## What the task asks
Check each line of the material below for the string "recolectar", then report how many lines have it, and nothing else.

## Records to process
- - - -

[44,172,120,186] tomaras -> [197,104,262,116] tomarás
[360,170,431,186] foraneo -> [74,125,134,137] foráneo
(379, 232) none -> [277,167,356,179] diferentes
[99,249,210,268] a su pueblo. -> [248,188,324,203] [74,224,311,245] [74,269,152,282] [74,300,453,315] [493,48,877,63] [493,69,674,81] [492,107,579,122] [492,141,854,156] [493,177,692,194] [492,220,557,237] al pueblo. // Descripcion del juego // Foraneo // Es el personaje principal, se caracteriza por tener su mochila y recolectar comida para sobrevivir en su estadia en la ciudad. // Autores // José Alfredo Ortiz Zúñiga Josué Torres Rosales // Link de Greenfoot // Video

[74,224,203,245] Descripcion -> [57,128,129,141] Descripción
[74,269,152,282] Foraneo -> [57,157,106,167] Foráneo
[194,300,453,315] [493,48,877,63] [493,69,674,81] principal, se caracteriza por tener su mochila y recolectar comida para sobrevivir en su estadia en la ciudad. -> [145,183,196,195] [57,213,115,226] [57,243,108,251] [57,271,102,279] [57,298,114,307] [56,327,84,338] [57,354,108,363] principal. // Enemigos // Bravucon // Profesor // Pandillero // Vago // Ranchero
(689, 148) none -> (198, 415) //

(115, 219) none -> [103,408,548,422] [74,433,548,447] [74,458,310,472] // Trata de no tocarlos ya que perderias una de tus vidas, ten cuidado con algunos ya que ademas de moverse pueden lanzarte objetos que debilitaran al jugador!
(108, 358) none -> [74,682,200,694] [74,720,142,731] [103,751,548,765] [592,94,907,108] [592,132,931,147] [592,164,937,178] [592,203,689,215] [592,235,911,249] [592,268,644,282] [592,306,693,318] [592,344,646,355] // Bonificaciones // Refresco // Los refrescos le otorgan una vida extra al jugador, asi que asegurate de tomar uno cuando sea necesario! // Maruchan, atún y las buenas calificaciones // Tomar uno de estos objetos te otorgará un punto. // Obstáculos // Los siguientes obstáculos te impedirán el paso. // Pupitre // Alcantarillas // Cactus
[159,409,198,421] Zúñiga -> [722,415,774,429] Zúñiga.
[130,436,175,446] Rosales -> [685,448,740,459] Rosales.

- - - -

## Exercise output
2